Enterre Seus Mortos quase soterra sua própria ambição

Na imagem, Nete está encostada na cabeceira de uma cama, com os dois braços apoiando a cabeça. Ela está com expressão de confiança. Nete é uma mulher na faixa dos 40 anos, de pele clara e cabelos longos de cor castanho escuro. No muque, ela possui uma tatuagem escrita.
O filme participou da Mostra Competitiva do Festival do Rio 2024 (Foto: Globoplay)

Davi Marcelgo

Marco Dutra é conhecido por suas colaborações com Juliana Rojas, mas, na 48ª Mostra Internacional de Cinema em São Paulo, o diretor encara sozinho a missão de contar a história de Edgar Wilson (Selton Mello) e a cidade de Abalurdes, que está prestes a passar pelo apocalipse. Enterre Seus Mortos faz parte da seção Mostra Brasil e é uma produção Globoplay que adapta o romance homônimo de Ana Paula Maia. 

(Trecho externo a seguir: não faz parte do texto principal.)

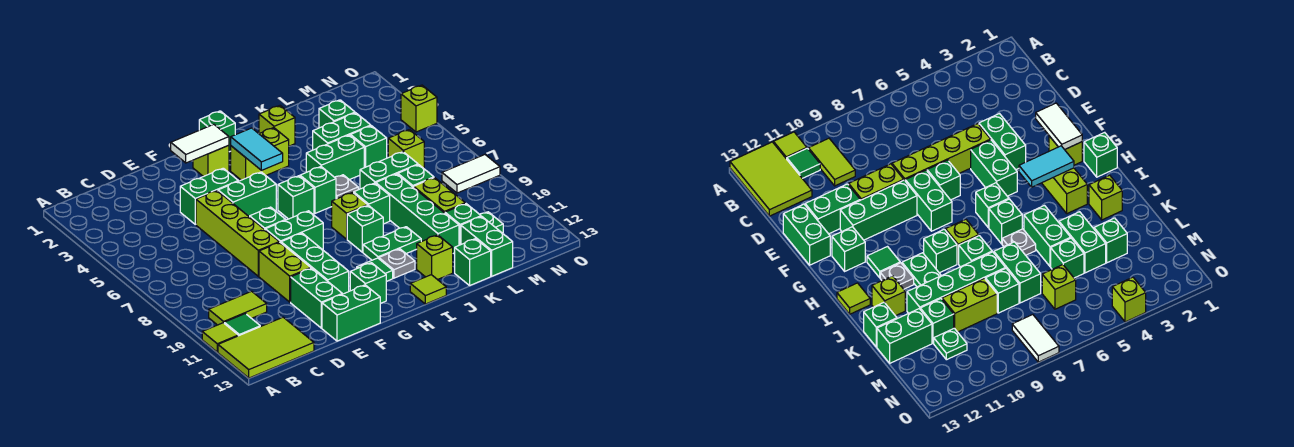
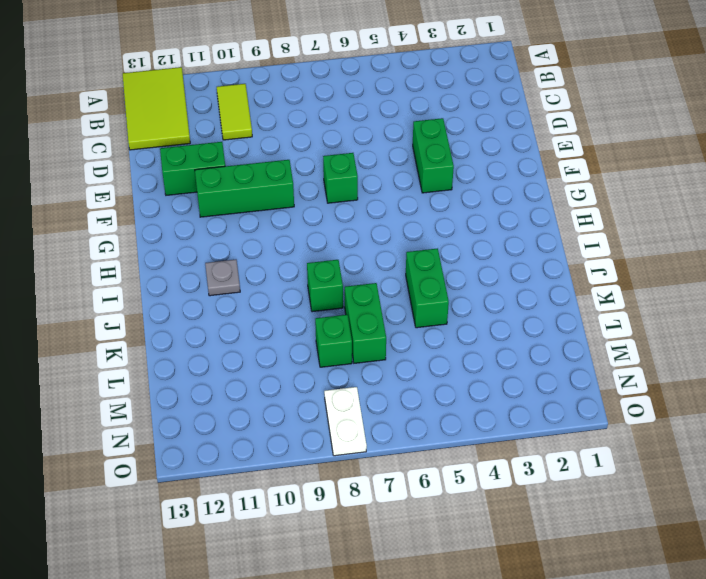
white 1x2 plate [324,387,367,456] -> white 1x2 tile [442,155,500,193]
none -> lime 1x1 tile [202,323,238,352]
none -> green 1x1 tile [224,314,260,336]
none -> lime 1x4 brick [196,191,279,276]
none -> lime 1x2 brick [259,242,311,302]

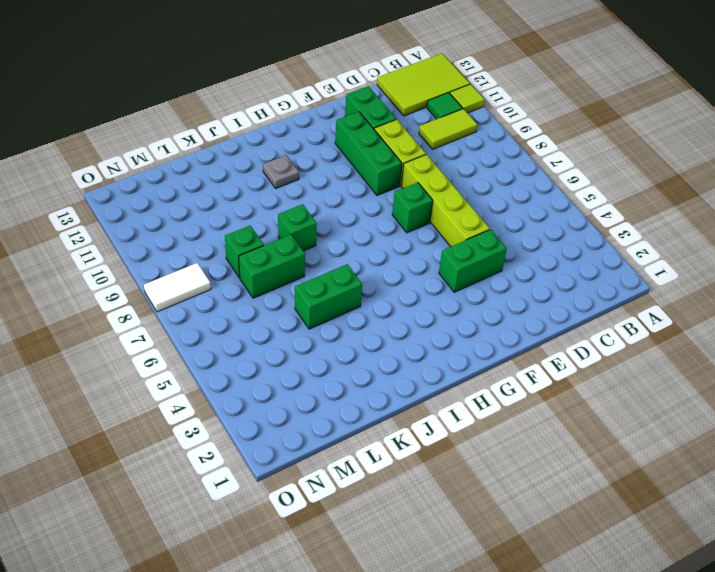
none -> green 1x2 brick [322,285,380,341]
none -> green 1x2 brick [218,172,276,217]
none -> green 1x2 brick [265,211,323,250]
none -> lime 1x1 brick [193,145,229,177]

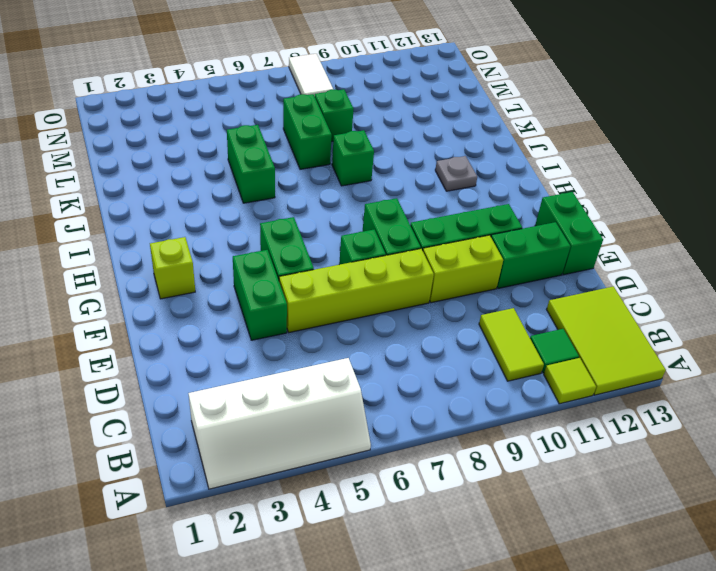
white 2x4 slope [188,358,371,489] -> none
none -> green 1x1 brick [350,263,386,304]
none -> green 1x1 brick [199,111,235,152]
none -> lime 1x2 brick [230,128,289,180]
none -> green 1x1 brick [278,176,314,219]

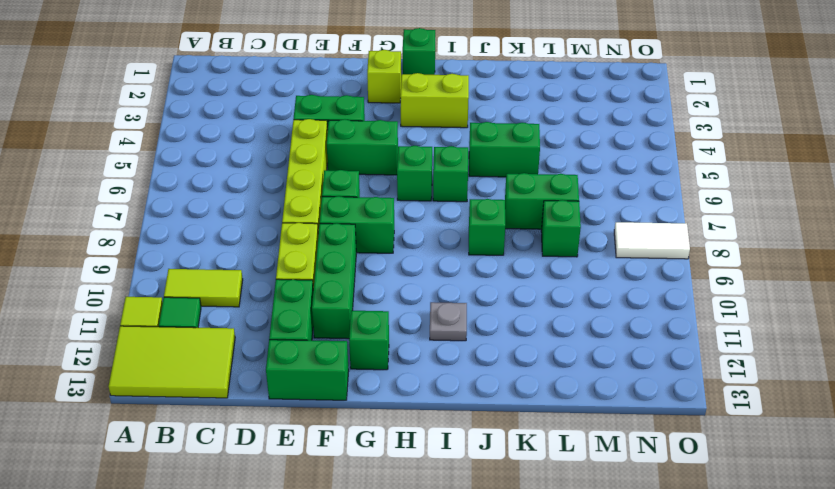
none -> green 1x1 tile [357,258,393,281]
none -> lime 1x1 brick [332,192,368,239]
none -> green 1x1 brick [347,205,383,252]
none -> green 1x2 plate [363,227,421,260]

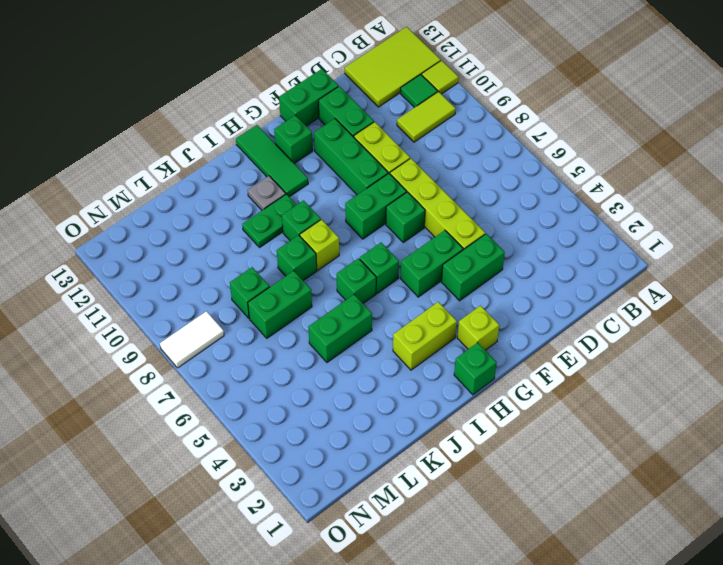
green 1x3 tile [236,125,308,197] -> green 1x1 tile [357,258,393,281]
none -> lime 1x1 tile [410,275,446,304]
none -> lime 1x1 brick [259,106,295,146]
none -> grey 1x1 plate [335,175,358,199]
none -> lime 1x1 brick [417,235,453,280]

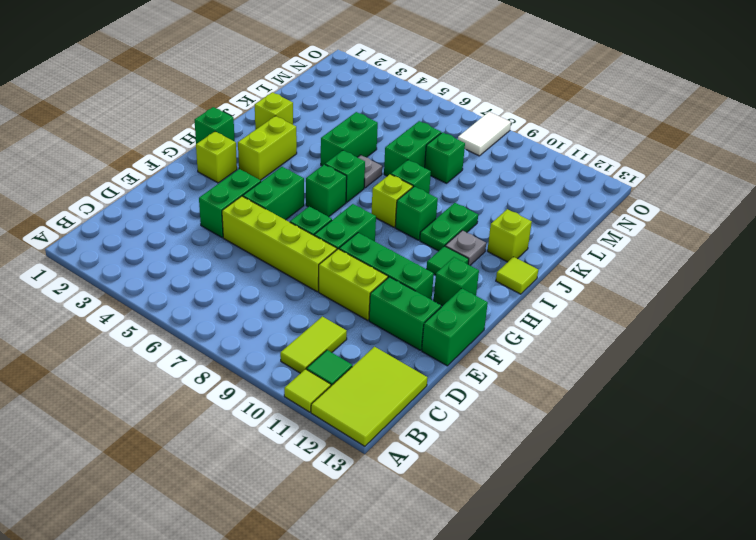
none -> green 1x2 brick [313,113,371,150]
none -> green 1x4 brick [376,174,459,254]
none -> green 1x1 brick [455,239,491,285]
none -> green 1x1 brick [319,100,355,128]

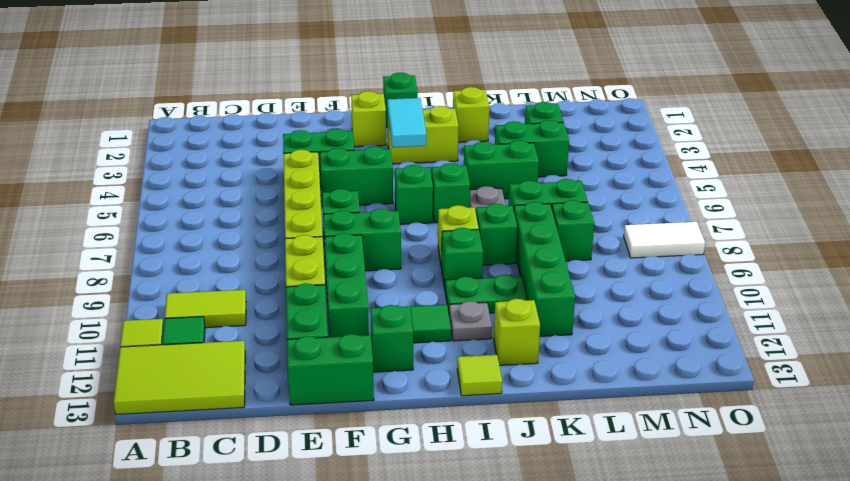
none -> green 1x1 brick [455,239,491,285]
none -> green 1x1 brick [351,126,387,168]
none -> lime 1x2 brick [414,178,465,213]
none -> green 1x1 brick [445,204,481,245]

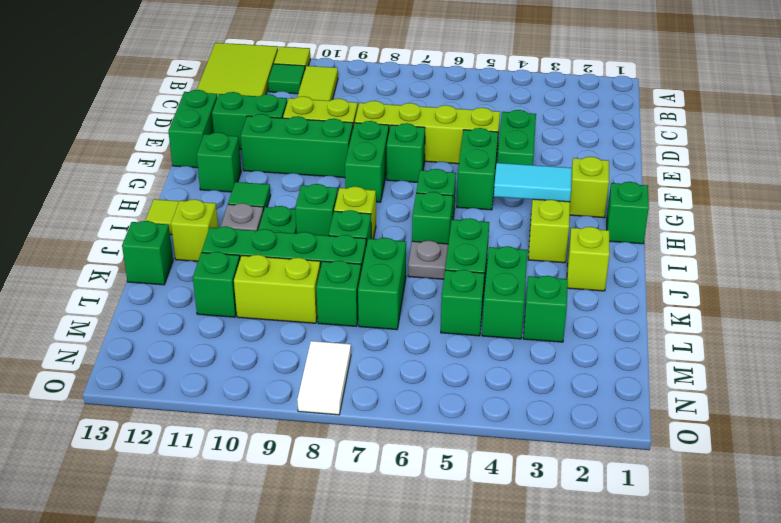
none -> green 1x2 brick [461,216,513,276]
none -> lime 1x1 brick [388,129,424,168]
none -> green 1x1 plate [480,212,503,233]
none -> lime 1x1 brick [401,85,437,132]

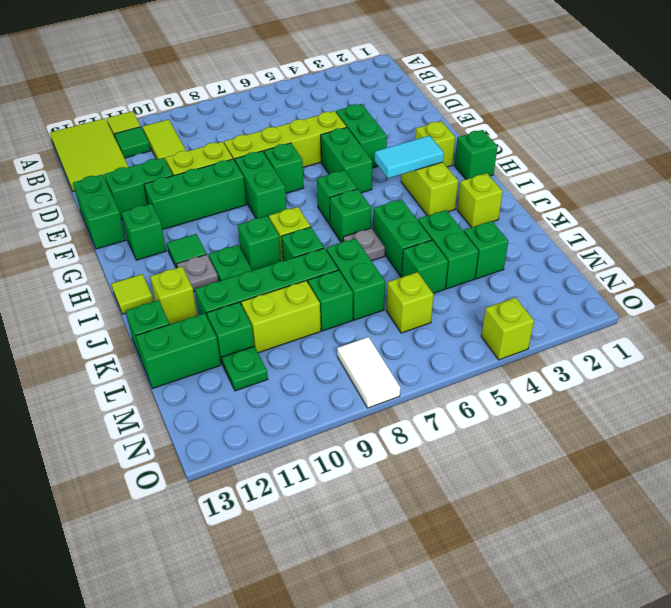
none -> white 1x2 tile [171,124,229,163]

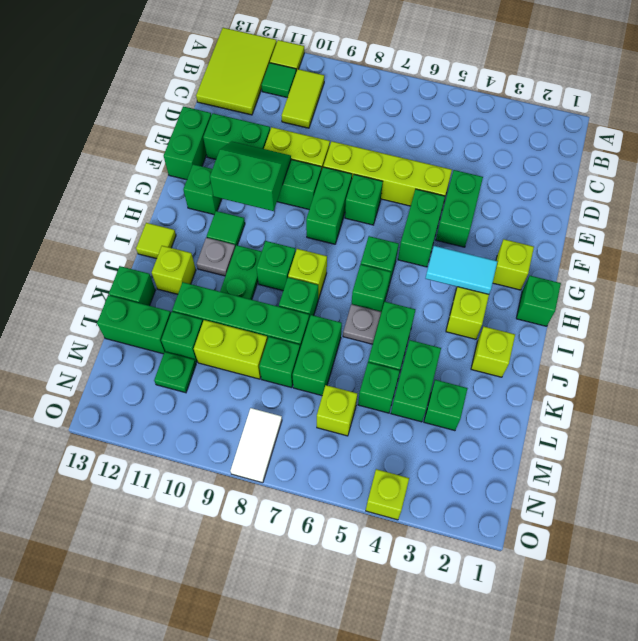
green 2x2 slope [210,142,291,211] -> none
none -> white 1x2 tile [171,124,229,163]

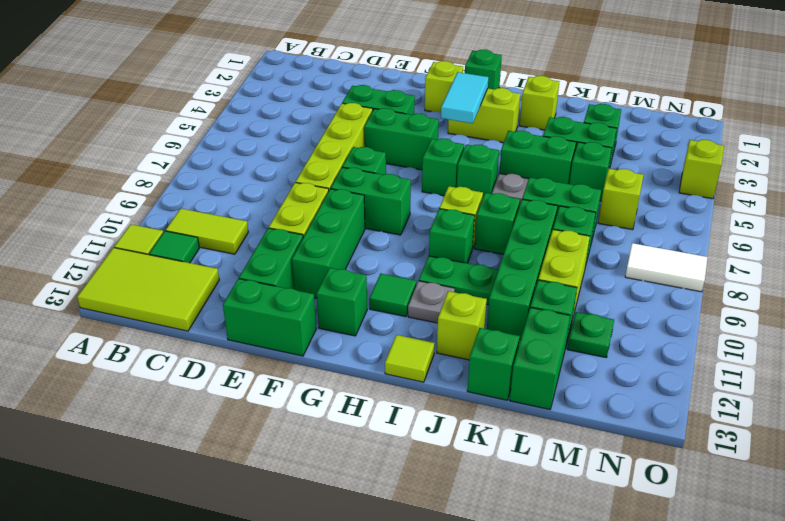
none -> white 1x2 tile [171,124,229,163]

No longa mais popular em parceria com Rojas, As Boas Maneiras (2017), a dupla se inspira no interior rural e usa efeitos práticos para dar vida à história do lobisomem. Nesse novo terror, Dutra se apega mais uma vez a elementos brasileiros para sua fábula apocalíptica que, infelizmente, apesar de muita estilização e personagens interessantes, soa confuso em meio a tantas histórias que quer colocar dentro dessa cova. 

Terror cósmico, história de serial killer, uma nova religião, crianças exiladas em ilhas, o fim do mundo se aproximando e uma médica colecionadora de corpos humanos são subtramas que não cessam. Ainda que todas elas sejam intrigantes, parecem não convergir em um ponto comum de coesão e, quando chega ao final, em termos de trama, essa experiência de 120 minutos não é satisfatória. Inclusive, o filme estrelado por Marjorie Estiano e Isabél Zuaa sofre basicamente do mesmo calcanhar de Aquiles: a ausência de manejo em conciliar mais de uma história.

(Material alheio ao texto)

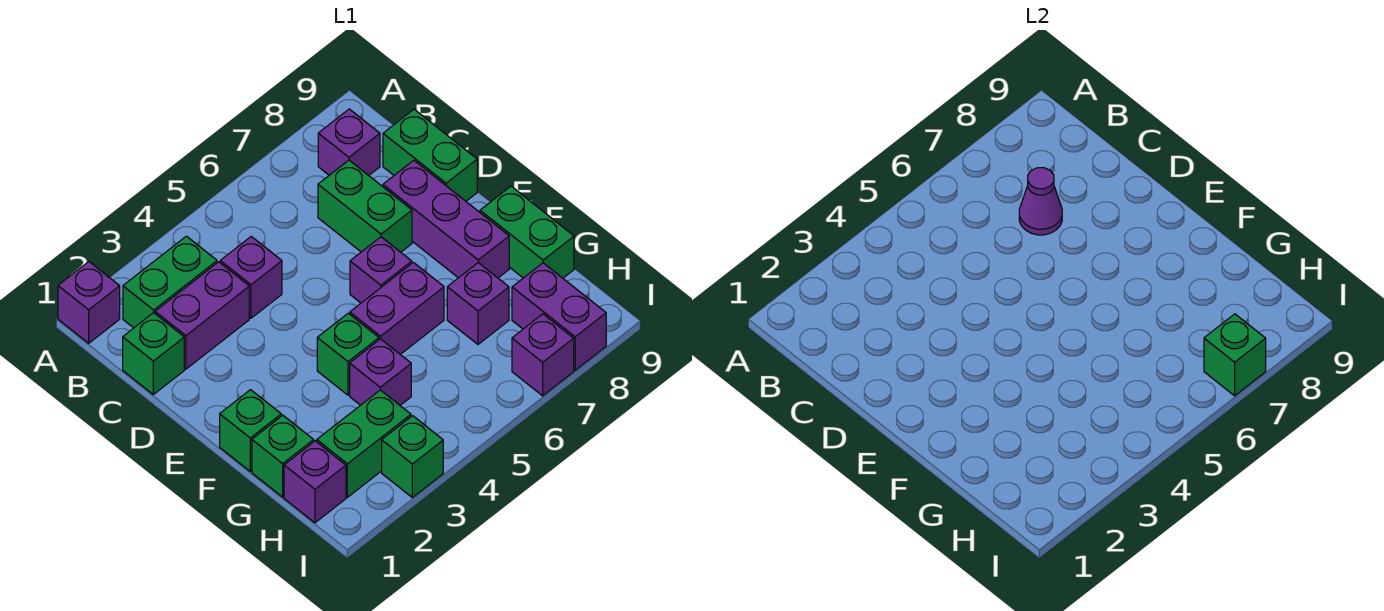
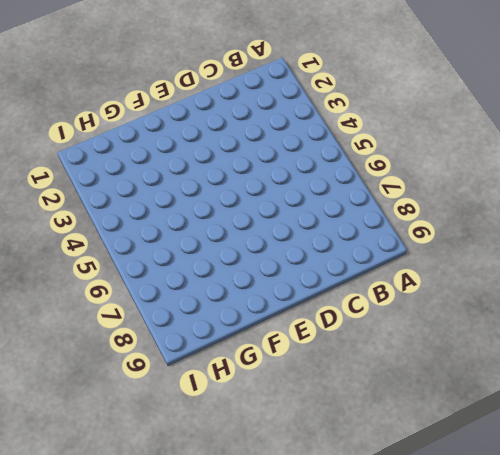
none -> purple 1x1 brick [58,262,120,343]
none -> green 1x2 brick [123,236,217,328]
none -> purple 1x1 brick [318,109,380,175]

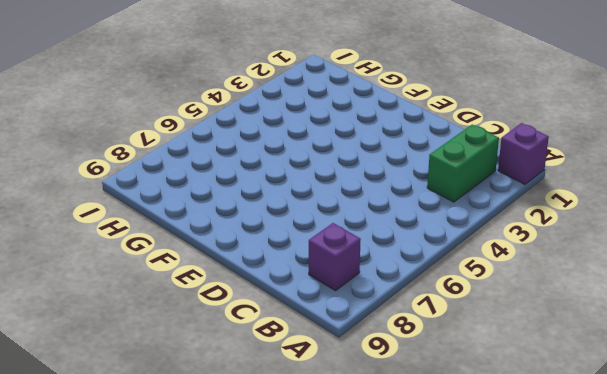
none -> green 1x1 brick [123,313,184,394]
none -> purple 1x2 brick [155,262,249,369]
none -> purple 1x1 brick [220,236,282,318]

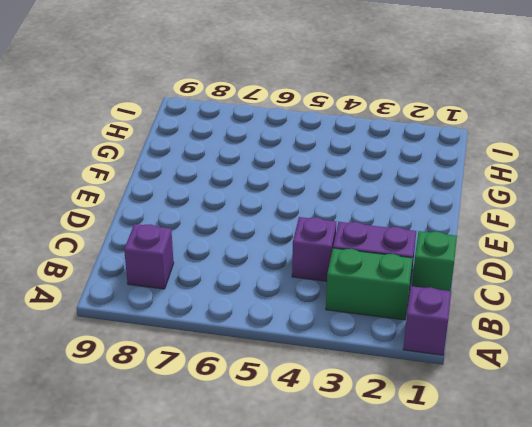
none -> green 1x2 brick [318,160,412,252]
none -> green 1x2 brick [383,109,477,201]
none -> purple 1x3 brick [383,160,509,278]

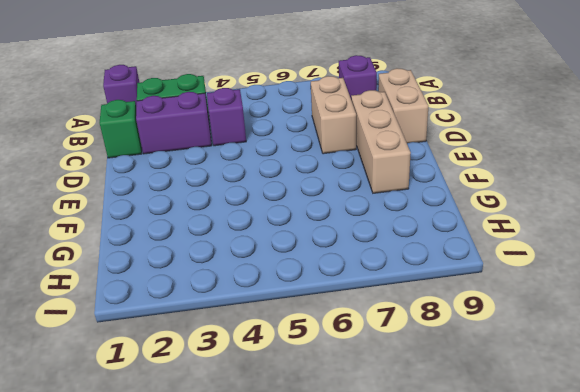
tan 1x2 brick [311,76,356,154] -> green 1x2 brick [318,160,412,252]
tan 1x2 brick [378,68,428,143] -> green 1x2 brick [383,109,477,201]
tan 1x3 brick [351,90,411,193] -> purple 1x3 brick [383,160,509,278]
none -> purple 1x1 brick [350,237,412,303]
none -> green 1x1 brick [220,390,281,471]
none -> green 1x1 brick [317,313,379,395]

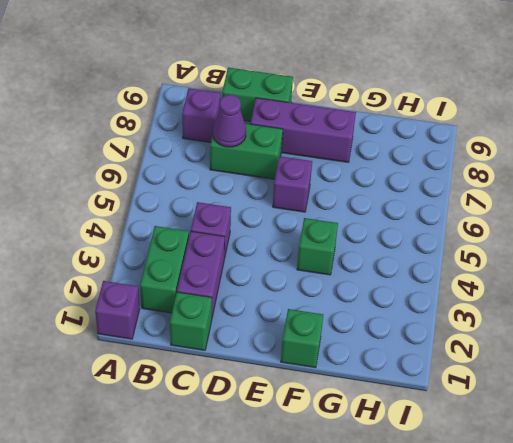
none -> purple 1x2 brick [350,262,444,354]
none -> green 1x2 brick [480,186,574,278]
none -> green 1x1 brick [252,415,314,497]

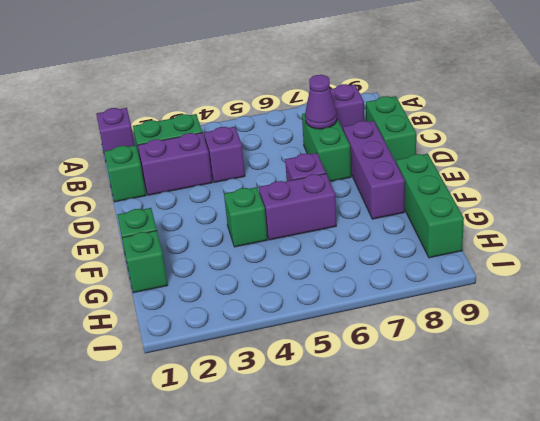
green 1x3 brick [396,154,464,258] -> green 1x2 brick [480,186,574,278]
none -> purple 1x1 brick [350,339,411,405]
none -> purple 1x1 brick [447,263,509,344]
none -> purple 1x1 brick [284,441,346,523]

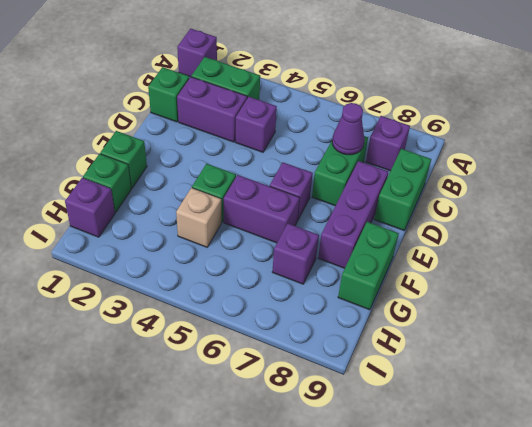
tan 1x1 brick [176,188,221,247] -> purple 1x1 brick [350,339,411,405]
none -> green 1x2 brick [317,390,411,497]
none -> purple 1x2 brick [512,263,606,370]
none -> green 1x1 brick [382,416,443,497]

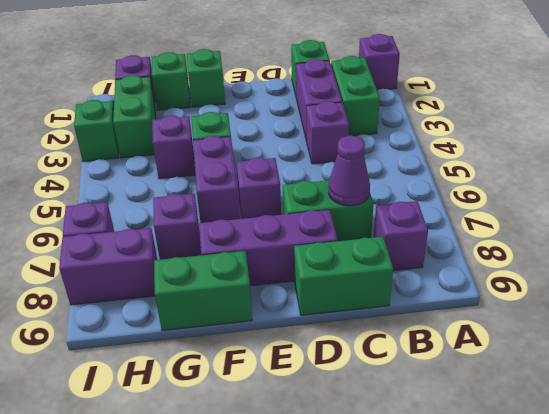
none -> green 1x1 brick [1204,314,1266,396]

Cena do filme Enterre Seus Mortos Na imagem, Edgar Wilson está no canto direito, ele segura um copo de coca-cola, na altura do rosto, enquanto encara a sua frente com expressão séria. Do lado esquerdo, em cima de um balcão, há uma garrafa de vidro da coca-cola, bebida pela metade. Edgar Wilson veste uma jaqueta de coloração escura e usa um band-aid no nariz. O copo é no estilo americano. Edgar Wilson é um homem na faixa dos 50 anos, de pele clara e cabelos escuros curtos. Ele está num bar, com iluminação vermelha neon.
Selton Mello protagoniza outra produção do streaming que também faz parte da programação da Mostra SP: Ainda Estou Aqui (Foto: Globoplay)

Porém, se é para a história ser uma tremenda viagem esquisita que coloca em xeque questões estabelecidas ao protagonista e seus companheiros, então, Marco Dutra faz um perfeito trabalho. Acima de tudo, seu comando com a Fotografia de Rui Poças e a direção de Arte de Ana Paula Cardoso lidam muito bem com as iconografias do Terror brasileiro e não deixam a peteca cair por momento algum. O filme vai ganhando tons de cor e intenção mais pesados conforme vai chegando ao seu clímax pavoroso e enigmático. 

Dentre esses elementos do país, há as procissões, religiões, padres excomungados, a promessa de um fim do mundo e uma sensação de abandono sentida por cidades pequenas. É uma produção de cenas bem fortes e sanguinolentas que colocam o espectador dentro da atmosfera. Se o objetivo é fazer o apocalipse provocar-lhe algo, uma mínima mudança e desconforto, o filme não deixará você sentir indiferença. 

Enterre Seus Mortos é uma experiência catalisadora de sentimentos mistos, frustração e empolgação. É um projeto muito grande, mas com a insuficiência de uma história que aguente seu tamanho, embora o visual transborde essa ambição. Com certeza, vale revisões ao longo dos anos, talvez com mais amadurecimento de quem vê e porquê vê.